A share exchange ratio may be set at zero without rendering the division fictitious if the shareholders and their proportional holdings remain the same. Similarly, transferring a single asset (e.g., a share in another company) does not automatically make a division artificial.

However, if such circumstances occur together, i.e., the transfer of individual assets between companies without changes in capital, the division may be deemed fictitious because it conceals another transaction. In such cases, the legitimacy of the division should be justified in more detail in the division report.

Artificial restructuring often manifests in obtaining tax advantages. In case No. 3-22-282, Tallinn Circuit Court ruled that a merger conducted solely for tax exemption purposes was an artificial reorganisation. The court found that the true purpose was not to acquire participation in investment projects but to avoid income tax on tax-free dividend distributions, thereby justifying the application of section 84 of the Taxation Act.

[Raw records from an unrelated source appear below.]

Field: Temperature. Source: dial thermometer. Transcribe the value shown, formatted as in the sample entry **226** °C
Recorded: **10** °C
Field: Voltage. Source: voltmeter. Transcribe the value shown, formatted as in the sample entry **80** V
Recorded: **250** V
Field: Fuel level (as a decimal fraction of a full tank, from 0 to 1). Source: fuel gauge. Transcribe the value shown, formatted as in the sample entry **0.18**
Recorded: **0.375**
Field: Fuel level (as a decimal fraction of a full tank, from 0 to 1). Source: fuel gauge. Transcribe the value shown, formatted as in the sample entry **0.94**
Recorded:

The court emphasised that the right to tax exemption cannot be transferred independently of real economic substance; there must be a genuine link between the tax exemption and the associated assets. This case confirms that in reorganisations, not only the legal form but also the actual economic content of the transaction is assessed to prevent artificial tax benefits.

How to avoid registration refusal?

To avoid a situation where the registrar refuses to record the transaction, it is crucial to ensure that mergers and divisions have clearly defined economic substance, not just formal structure. Corporate reorganisations must comply with legal requirements to prevent artificial tax advantages and to ensure that asset transfers have genuine economic value. Companies should thoroughly document their objectives and ensure that transactions do not appear aimed at avoiding tax liabilities or creating fictitious reorganisations. A purely formal restructuring may lead to refusal of registration.

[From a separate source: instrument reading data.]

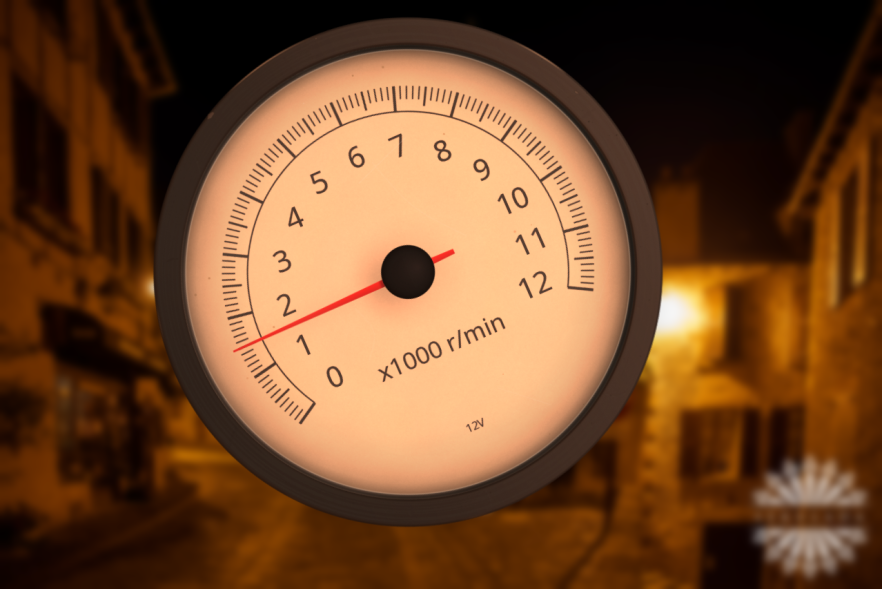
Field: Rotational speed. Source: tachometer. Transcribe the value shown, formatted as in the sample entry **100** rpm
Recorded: **1500** rpm
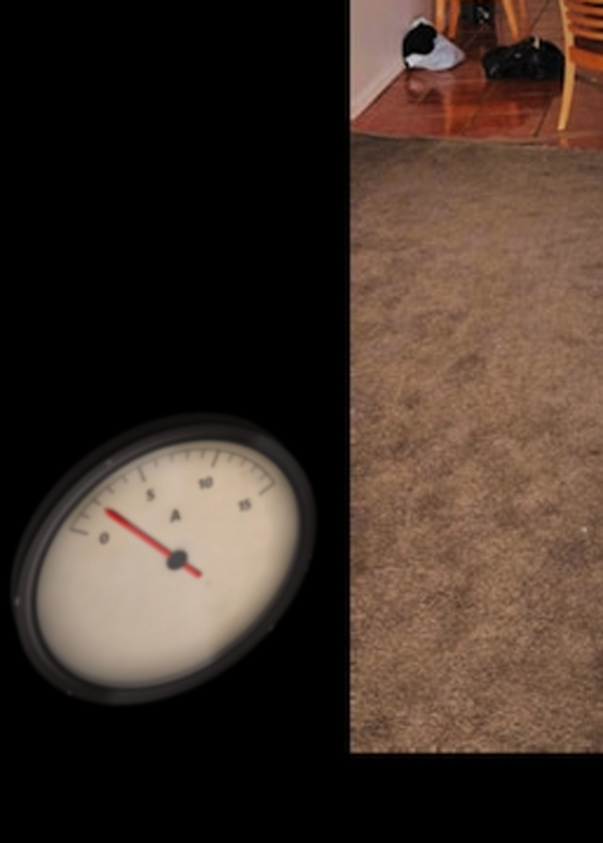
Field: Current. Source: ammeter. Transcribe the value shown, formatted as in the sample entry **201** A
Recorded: **2** A
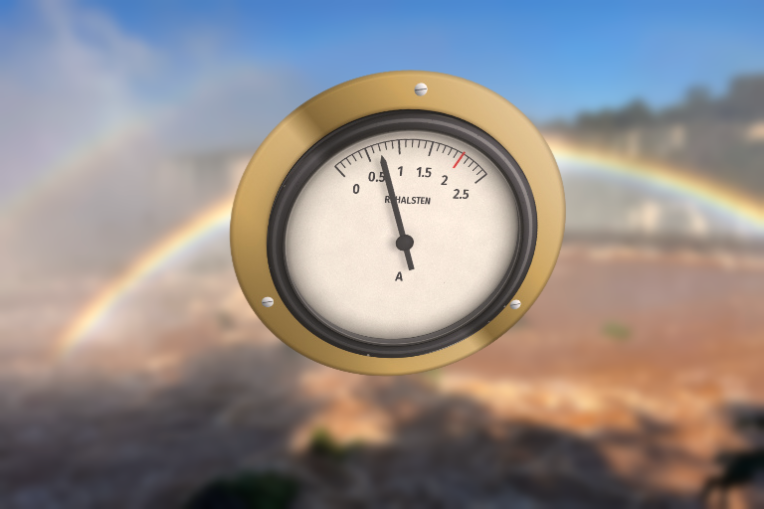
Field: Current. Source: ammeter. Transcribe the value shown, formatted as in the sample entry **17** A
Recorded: **0.7** A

How to prepare for restructuring in practice?

It is important to map out the actual situation of the companies and the steps necessary to implement the planned structure. In any restructuring, the company’s existing contractual partners must also be taken into account, as a transformation, division, or merger may often alter contractual relationships. Special attention should be paid to the rights and obligations of contractual partners to ensure that their position remains clear after implementation.

The role and obligations of contractual partners

All existing company contracts should be reviewed to identify clauses concerning mergers, divisions, or transformations. Such contracts may impose obligations to notify partners within a certain period or obtain their consent. Failure to comply may result in contractual penalties.

To avoid disputes and penalties, it is advisable to conduct due diligence. This provides an overview of the company’s situation, rights, obligations, and possible restrictions affecting restructuring. Special attention should be paid to bank agreements, but restrictions may also arise from procurement, lease, or rental contracts, or from the conditions attached to financial aid.

Additionally, each restructuring must consider management and governance in the final structure, including potential changes to the management board or supervisory board.

How to inform and involve employees in the process?

Employees must not be overlooked in the restructuring process. They must always be informed and, in some cases, consulted. In cross-border restructurings, the Community-scale Involvement of Employees Act applies, which in certain cases requires ensuring employee participation in corporate governance. The restructuring agreement must specify the consequences for employees, and for cross-border transactions, the report must describe the effects on employees, including measures for protecting employment relationships and any significant planned changes in working conditions.


[1] Administrative Court of Frankfurt, Judgment of 7 April 2021, Case No. 5 K 922/18.F.